- Text provided
_ _ _ _ _
This notebook contains our web scraping project for group 1.

Group members:
- Gift Abah
- Ibukunoluwa Moses
- Abayomi-Perez Okekunle
- Sophia Emifoniye

----------------------------------------------------------------------------------------------------------------------------------------------------------------

> ## TASK

To create a **dataset of songs and albums** that have been created by differnt artists (e.g Sam Smith, Nicki Minaj) by scraping the `AZLyrics` site: https://www.azlyrics.com/f.html

The Function should be able to take any artist page and return the EPs and/or albums that the artist have released, the release date (year) and some songs on that album.


---



For this dataset, we decided to collect the following information:

- Name of the Artist
- EPs or Albums that they have released
- Year of release
- Tracks on the album
- Cover art (to be saved as image link) for the EP or album


---



> **OUTPUT FORMAT:** Our final export will be made into a `CSV file`



---



 ### OUR CODES START HERE

Here's an outline of the steps we intend to follow:

1. Install the necessary libraries
2. Use `requests` to download the webpage
3. Use `BeautifulSoup` to parse and read the webpage
4. Collect the necessary dataset and save it as a list of dictionaries
5. Write a simple function that does everything
6. Save final result as a CSV file



---



> Step 1: Installing the necessary libraries that are needed - `requests` and `BeautifulSoup`

In [1]:
!pip install requests --upgrade --quiet

In [2]:
import requests

In [3]:
!pip install beautifulsoup4 --upgrade --quiet

In [4]:
from bs4 import BeautifulSoup

> Getting the topic url to be scraped, `https://store.steampowered.com/genre/Free%20to%20Play/`

In [37]:
topic_url = 'https://www.azlyrics.com/s/samsmith.html'

#  Using requests.get to download the webpage

response = requests.get(topic_url)

In [38]:
# Checking to ensure that I got the response of "200 family"
response.status_code


200

In [39]:
page_content = response.text
len(page_content)
_ _ _ _ _
In the web scraping notebook, why does the code check `response.status_code` after downloading the page? Answer in one to three sentences.

Dataset records:
_ _ _ _ _
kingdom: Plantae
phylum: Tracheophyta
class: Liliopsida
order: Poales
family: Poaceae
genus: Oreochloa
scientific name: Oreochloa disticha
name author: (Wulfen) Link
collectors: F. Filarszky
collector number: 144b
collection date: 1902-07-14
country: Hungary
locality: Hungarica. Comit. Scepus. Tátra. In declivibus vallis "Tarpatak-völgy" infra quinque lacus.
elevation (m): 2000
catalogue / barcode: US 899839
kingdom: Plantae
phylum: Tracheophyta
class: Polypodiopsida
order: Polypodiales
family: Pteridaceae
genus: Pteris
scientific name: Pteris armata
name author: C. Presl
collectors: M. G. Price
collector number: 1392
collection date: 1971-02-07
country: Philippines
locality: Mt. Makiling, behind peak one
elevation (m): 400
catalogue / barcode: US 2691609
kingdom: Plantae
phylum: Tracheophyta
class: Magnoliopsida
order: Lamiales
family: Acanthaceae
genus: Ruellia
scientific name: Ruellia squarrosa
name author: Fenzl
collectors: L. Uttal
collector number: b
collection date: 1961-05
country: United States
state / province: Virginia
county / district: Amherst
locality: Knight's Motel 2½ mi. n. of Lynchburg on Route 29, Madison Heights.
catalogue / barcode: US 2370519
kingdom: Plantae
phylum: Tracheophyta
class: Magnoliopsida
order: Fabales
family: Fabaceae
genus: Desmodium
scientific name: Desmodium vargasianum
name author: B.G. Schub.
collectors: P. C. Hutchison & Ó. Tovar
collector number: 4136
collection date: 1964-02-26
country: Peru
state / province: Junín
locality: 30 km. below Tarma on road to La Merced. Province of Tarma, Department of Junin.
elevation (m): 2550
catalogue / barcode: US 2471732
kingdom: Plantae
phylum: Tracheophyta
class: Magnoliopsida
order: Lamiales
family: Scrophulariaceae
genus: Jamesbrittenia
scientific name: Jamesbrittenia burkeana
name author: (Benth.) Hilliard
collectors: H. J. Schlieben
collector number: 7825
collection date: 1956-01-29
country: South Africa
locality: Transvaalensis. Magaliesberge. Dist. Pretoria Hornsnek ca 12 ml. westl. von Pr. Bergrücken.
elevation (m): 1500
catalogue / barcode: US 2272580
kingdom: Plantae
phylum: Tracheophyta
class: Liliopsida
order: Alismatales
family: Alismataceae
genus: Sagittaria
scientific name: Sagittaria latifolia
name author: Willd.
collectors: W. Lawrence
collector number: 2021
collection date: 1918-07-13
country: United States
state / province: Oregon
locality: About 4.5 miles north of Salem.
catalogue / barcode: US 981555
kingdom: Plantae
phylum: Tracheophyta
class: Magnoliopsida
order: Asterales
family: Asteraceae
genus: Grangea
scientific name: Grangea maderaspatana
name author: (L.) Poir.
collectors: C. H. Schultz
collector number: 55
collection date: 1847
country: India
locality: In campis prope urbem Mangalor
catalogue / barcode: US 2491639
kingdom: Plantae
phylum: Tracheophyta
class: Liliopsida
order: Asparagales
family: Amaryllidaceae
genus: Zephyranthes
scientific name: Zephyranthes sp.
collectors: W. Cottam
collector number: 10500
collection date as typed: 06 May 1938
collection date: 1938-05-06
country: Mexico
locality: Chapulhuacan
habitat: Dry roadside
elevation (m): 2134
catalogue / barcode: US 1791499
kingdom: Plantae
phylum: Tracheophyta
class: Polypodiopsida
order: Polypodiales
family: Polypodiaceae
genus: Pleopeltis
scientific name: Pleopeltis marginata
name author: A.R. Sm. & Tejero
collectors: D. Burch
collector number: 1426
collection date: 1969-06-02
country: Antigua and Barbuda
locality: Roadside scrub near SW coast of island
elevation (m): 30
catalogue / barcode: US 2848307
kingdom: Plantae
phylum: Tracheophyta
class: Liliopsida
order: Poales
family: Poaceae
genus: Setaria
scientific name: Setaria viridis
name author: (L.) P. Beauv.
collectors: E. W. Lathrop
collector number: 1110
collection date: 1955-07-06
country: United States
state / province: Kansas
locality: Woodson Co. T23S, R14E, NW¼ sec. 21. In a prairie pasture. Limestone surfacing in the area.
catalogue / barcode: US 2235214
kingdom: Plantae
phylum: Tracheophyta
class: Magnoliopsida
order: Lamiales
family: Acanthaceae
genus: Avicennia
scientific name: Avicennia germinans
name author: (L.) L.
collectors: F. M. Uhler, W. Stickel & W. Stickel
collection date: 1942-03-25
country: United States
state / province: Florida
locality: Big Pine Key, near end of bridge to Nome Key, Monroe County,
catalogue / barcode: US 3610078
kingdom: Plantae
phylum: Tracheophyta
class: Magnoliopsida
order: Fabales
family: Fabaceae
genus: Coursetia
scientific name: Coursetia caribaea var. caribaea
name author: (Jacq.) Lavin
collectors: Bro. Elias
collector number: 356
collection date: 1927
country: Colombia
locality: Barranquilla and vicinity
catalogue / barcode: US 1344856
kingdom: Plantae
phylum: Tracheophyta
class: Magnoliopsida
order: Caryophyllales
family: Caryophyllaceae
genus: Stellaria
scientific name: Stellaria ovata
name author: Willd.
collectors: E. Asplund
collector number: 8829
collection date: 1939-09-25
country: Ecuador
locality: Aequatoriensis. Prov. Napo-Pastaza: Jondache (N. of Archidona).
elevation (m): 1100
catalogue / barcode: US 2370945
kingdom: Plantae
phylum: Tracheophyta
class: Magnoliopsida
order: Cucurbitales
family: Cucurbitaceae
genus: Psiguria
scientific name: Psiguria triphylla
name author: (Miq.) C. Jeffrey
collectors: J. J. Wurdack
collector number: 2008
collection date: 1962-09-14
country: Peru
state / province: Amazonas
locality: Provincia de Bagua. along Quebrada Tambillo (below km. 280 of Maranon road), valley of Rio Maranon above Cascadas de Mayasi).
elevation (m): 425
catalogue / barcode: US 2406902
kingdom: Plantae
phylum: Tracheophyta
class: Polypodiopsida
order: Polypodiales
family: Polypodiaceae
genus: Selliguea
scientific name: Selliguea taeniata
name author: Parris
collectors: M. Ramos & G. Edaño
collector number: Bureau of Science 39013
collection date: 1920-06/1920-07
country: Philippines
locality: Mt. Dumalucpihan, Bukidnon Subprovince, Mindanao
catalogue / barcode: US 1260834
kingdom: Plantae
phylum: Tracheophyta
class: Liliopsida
_ _ _ _ _
- Solution to this task
The code checks `response.status_code` to make sure the request returned a response in the "200 family." The check showed the status code was 200.